I hope that this student will also be able to make something meaningful out of his experiences - yes, what he did was very wrong, and fair play that he goes to prison, but he isn't the first and won't be the last 18 year old to get carried away in the madness of a mob situation.

smallwhitecat · 12/01/2011 10:19

This reply has been deleted

Message withdrawn

dotnet · 12/01/2011 10:19

There's a shorter string about this in 'politics' which is in the 'Other Stuff' section.
I think the sentence is absurd. The boy didn't kill or injure anyone. There is no way of proving he even intended to do anything other than add to the shock impact of the demonstration.
What he did was stupid, though, and dangerous - if I'd been the judge I'd have gone for sentencing him to one or two weeks in prison, followed by community service or probation.* The couple of weeks in prison would have been enough of a shock to send the message home that what he did was seriously wrong.

*I'm not legally trained, so I'm just guessing about whether that would be possible as a sentence. If not, - a fortnight in prison OR probation/community service.

etta81 · 12/01/2011 10:26

He could of killed someone, he should have got longer.

He doesn't need to worry about how much his tuition fees are going to cost now does he - the idiot.

Hopefully no uni will except him when he gets out so he'll have to face the consequences of his actions for the rest of his life.

His parents must be so proud.

The same goes for the girl who threw the bin at the royal car. If this is the mentality of the future population then we're better off with them off the streets. They're just immature kids that need to realize that throwing a paddy when they don't get their own way wont get them very far in life.

I went to uni in the first year that they brought in tuition fees and I didn't go out throwing objects off roofs or smashing up buildings, I just excepted it and got on with it.
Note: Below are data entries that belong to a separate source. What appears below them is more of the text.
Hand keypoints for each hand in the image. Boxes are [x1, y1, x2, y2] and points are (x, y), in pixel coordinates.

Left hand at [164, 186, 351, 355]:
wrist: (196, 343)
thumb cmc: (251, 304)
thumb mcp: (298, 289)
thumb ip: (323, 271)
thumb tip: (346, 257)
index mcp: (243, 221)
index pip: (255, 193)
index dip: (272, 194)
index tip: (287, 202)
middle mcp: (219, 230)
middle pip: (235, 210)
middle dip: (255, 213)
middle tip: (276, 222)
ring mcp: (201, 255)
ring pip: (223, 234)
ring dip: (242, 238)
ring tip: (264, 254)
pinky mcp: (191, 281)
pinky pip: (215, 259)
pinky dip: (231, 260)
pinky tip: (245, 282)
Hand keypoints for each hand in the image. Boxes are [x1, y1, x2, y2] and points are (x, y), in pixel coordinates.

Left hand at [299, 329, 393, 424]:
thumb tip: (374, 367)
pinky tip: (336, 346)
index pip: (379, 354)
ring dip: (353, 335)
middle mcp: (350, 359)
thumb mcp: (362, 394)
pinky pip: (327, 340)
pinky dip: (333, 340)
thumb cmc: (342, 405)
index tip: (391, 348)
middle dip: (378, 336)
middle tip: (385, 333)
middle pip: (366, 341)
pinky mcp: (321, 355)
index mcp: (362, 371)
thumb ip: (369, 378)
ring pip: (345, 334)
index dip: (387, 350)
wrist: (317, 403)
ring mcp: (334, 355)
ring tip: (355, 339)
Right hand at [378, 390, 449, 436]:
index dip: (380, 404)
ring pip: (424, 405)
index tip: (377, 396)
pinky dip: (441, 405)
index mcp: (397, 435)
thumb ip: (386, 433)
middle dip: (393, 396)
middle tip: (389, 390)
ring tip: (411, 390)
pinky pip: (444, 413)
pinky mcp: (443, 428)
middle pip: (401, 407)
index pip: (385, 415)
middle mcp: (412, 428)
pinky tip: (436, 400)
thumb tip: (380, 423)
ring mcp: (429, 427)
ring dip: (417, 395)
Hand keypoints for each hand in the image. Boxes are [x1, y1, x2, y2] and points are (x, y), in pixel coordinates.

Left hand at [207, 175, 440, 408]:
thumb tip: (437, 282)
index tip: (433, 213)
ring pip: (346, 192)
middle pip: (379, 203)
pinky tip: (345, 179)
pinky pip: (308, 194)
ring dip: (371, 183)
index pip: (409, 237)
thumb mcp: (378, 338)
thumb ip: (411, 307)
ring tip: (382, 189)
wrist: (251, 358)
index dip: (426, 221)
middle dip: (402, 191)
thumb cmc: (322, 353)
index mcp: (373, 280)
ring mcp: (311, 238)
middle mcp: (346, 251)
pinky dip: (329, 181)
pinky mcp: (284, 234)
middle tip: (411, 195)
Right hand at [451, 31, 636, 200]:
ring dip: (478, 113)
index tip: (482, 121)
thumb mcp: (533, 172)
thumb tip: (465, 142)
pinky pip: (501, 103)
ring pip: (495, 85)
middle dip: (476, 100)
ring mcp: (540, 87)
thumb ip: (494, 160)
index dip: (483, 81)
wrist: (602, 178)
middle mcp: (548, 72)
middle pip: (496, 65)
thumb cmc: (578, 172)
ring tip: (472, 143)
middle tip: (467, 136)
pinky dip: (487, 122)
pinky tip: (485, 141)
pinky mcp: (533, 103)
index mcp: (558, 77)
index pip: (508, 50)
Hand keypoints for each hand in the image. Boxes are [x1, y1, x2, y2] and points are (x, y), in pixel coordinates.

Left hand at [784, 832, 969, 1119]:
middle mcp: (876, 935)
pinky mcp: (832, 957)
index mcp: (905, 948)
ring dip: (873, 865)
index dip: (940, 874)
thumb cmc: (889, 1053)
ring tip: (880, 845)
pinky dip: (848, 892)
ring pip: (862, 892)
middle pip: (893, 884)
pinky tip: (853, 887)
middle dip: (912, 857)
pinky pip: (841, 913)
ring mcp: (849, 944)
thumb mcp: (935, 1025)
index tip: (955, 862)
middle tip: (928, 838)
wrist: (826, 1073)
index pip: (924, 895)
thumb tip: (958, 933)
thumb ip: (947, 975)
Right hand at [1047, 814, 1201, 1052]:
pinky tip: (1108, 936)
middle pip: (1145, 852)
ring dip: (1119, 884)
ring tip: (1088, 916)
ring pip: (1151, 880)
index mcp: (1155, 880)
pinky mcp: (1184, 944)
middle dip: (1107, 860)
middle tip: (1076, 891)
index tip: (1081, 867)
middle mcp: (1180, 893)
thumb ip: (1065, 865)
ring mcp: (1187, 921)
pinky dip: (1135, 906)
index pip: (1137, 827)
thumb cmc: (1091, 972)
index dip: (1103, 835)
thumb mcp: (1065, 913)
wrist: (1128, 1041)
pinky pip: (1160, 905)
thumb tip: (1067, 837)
I left uni 9 years ago and still haven't finished paying it off neither has my husband, but that's life I'm afraid.

sakura · 12/01/2011 10:27

I'm just irritated at how arbitrary sentencing appears to be.
I agree that the sentencing for this fire extinguisher case is about par for the crime, but it doesn't sit well with me that other crimes, more heinous crimes, receive the same or less.
smallwhitecat, it seems that very few get life if the average sentence is four years. That means lots are getting less than 4 years.
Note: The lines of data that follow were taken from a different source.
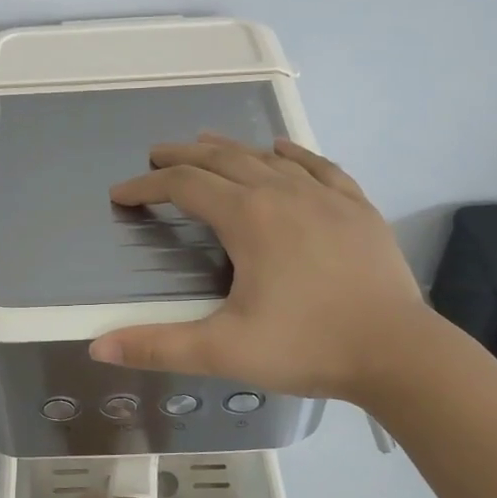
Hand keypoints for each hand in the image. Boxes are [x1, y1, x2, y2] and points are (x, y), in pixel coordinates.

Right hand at [89, 134, 425, 401]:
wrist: (399, 352)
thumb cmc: (306, 347)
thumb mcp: (224, 350)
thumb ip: (158, 346)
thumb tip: (97, 346)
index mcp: (248, 218)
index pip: (184, 186)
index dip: (146, 187)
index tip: (121, 194)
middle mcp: (283, 192)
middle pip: (222, 160)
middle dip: (182, 156)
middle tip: (155, 156)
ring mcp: (326, 196)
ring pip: (267, 158)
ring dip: (230, 150)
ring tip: (205, 145)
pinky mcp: (357, 208)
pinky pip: (318, 166)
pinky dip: (292, 155)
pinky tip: (283, 150)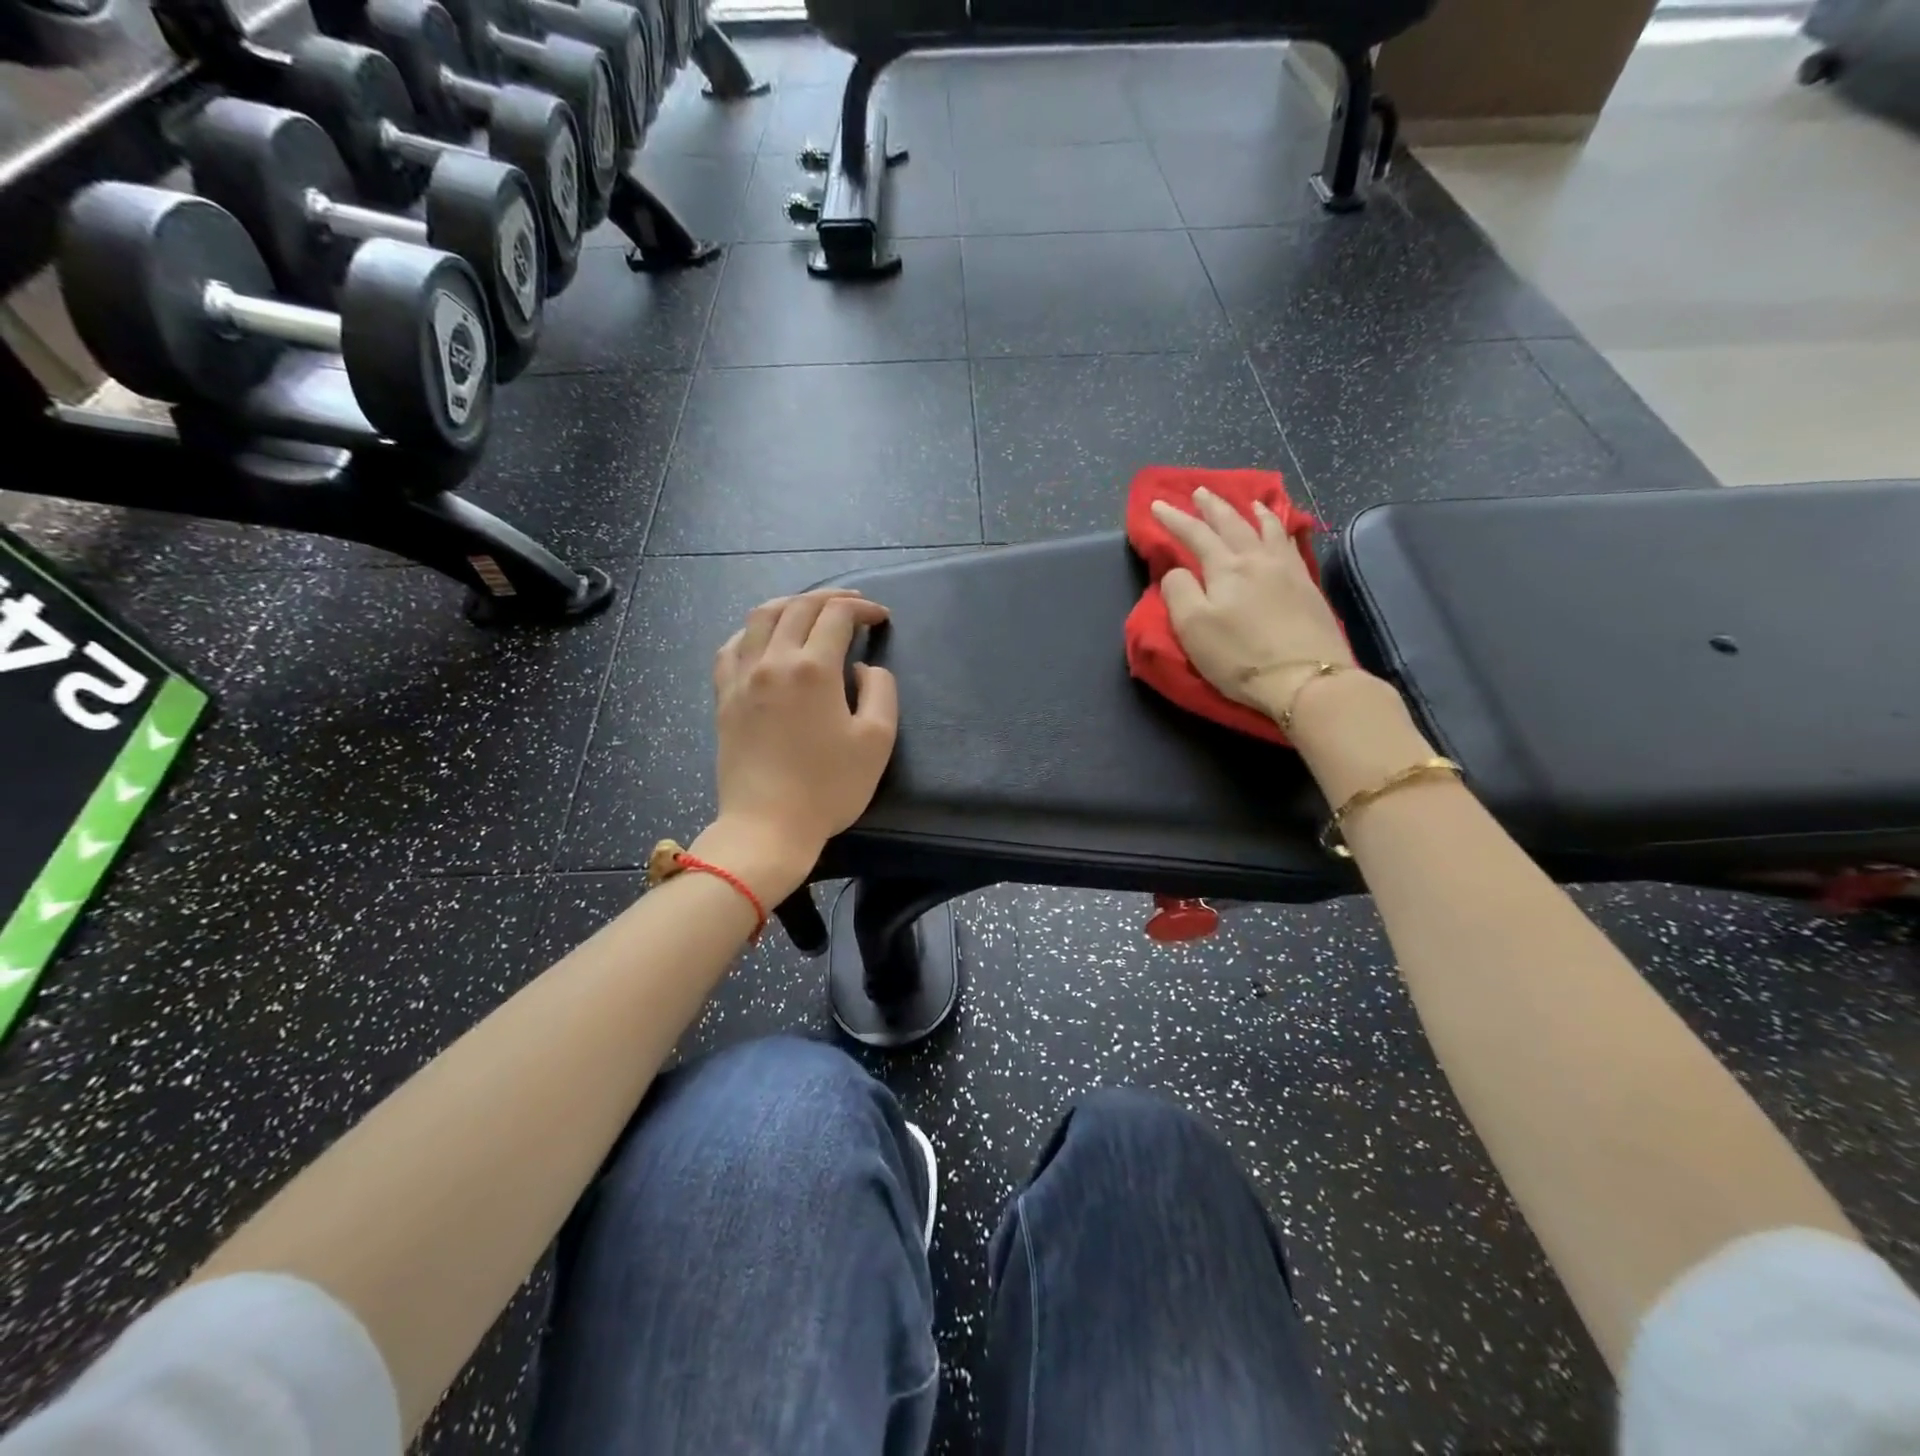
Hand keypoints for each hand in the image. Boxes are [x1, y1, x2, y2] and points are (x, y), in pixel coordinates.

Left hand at [707, 590, 898, 885]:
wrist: (768, 825)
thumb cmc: (829, 787)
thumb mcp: (877, 740)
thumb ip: (880, 691)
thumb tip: (863, 668)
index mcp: (813, 669)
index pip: (837, 615)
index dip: (862, 609)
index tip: (881, 617)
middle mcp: (773, 661)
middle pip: (798, 607)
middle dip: (830, 598)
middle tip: (853, 605)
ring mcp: (742, 677)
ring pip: (760, 617)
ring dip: (790, 604)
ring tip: (809, 609)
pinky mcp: (724, 696)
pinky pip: (732, 646)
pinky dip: (752, 631)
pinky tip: (763, 638)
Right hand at [1151, 488, 1356, 713]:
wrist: (1307, 678)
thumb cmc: (1240, 656)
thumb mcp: (1193, 628)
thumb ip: (1178, 592)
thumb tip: (1177, 571)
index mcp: (1225, 568)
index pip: (1194, 535)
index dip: (1174, 520)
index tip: (1157, 506)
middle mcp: (1257, 559)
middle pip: (1232, 524)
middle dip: (1212, 506)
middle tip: (1200, 492)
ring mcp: (1287, 570)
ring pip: (1267, 529)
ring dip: (1252, 512)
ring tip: (1248, 502)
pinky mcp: (1308, 587)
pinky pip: (1290, 544)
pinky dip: (1281, 529)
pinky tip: (1282, 531)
And saying 18 months is justified because "it was just a single blow" is not on. It must have been a pretty hefty blow

cantspel · 12/01/2011 10:29

this thread wouldn't even be here if he wasn't a white lad from a good family from leafy suburbia.

sakura · 12/01/2011 10:31

good point cantspel

MangoTango · 12/01/2011 10:35

So if a close family member of yours had happened to be standing below Laurie and they had been killed, you would still be complaining that the sentence was too long? It is only through sheer luck that he didn't kill someone.

TandB · 12/01/2011 10:38

I give up. I really do. What is the point of engaging in a discussion if you aren't interested in the actual facts behind the Daily Mail headlines? There are all sorts of valid points to be made about sentencing practices but some people just aren't interested in engaging properly on the issue. Presumably because it is much more satisfying to shout inaccurately and project all sorts of motivation onto people who try to explain the reality of the situation.
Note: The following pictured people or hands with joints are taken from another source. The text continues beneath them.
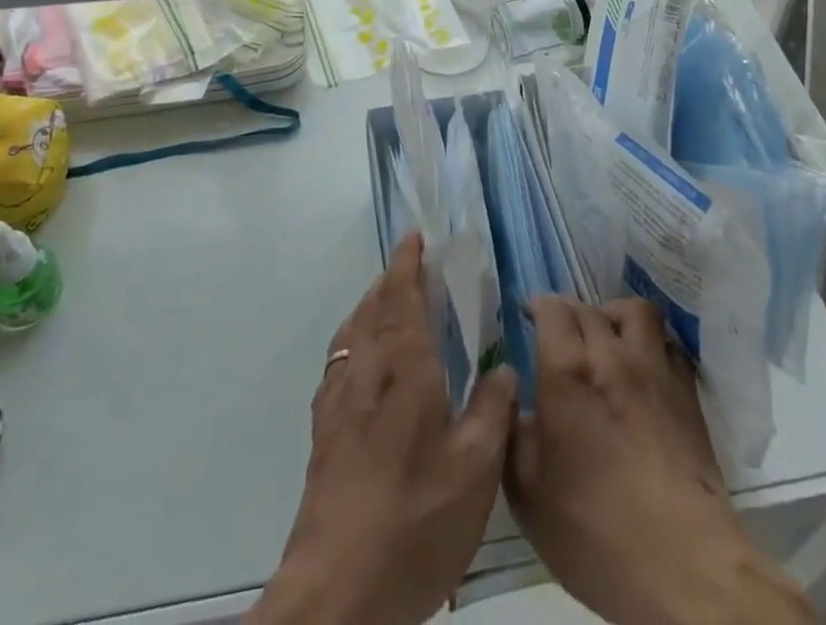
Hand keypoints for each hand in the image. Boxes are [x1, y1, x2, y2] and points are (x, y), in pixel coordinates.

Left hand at [248, 233, 516, 624]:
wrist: (338, 590)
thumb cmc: (415, 518)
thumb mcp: (475, 470)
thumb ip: (491, 410)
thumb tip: (502, 367)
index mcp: (403, 366)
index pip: (401, 295)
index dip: (408, 262)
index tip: (415, 236)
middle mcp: (365, 369)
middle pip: (373, 306)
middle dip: (391, 279)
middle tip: (412, 266)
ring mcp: (338, 399)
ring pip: (352, 331)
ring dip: (370, 305)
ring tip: (390, 304)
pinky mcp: (323, 431)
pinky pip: (339, 361)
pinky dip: (354, 340)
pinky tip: (366, 365)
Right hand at [507, 296, 813, 624]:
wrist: (684, 568)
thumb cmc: (595, 533)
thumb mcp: (528, 494)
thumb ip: (513, 435)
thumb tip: (513, 402)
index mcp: (568, 371)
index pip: (551, 309)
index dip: (536, 308)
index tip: (527, 319)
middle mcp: (612, 355)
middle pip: (587, 307)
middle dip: (568, 314)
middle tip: (559, 338)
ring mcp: (655, 370)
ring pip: (635, 311)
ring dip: (614, 316)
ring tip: (605, 340)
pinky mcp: (688, 393)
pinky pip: (667, 344)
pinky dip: (651, 344)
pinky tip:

Listening and understanding the facts (or actually educating yourself about them - it's not difficult) doesn't mean you have to agree with them - but it does mean that you have a solid base on which to base your arguments.

Sakura - I agree with the poster who says you are making yourself look silly. I am sure you have entirely valid points to make but you are doing them no justice by wrapping them up in emotive language such as "rush to defend" and reiterating innacuracies such as "must have been a hell of a blow". Why don't you do some research about that story if it troubles you so much?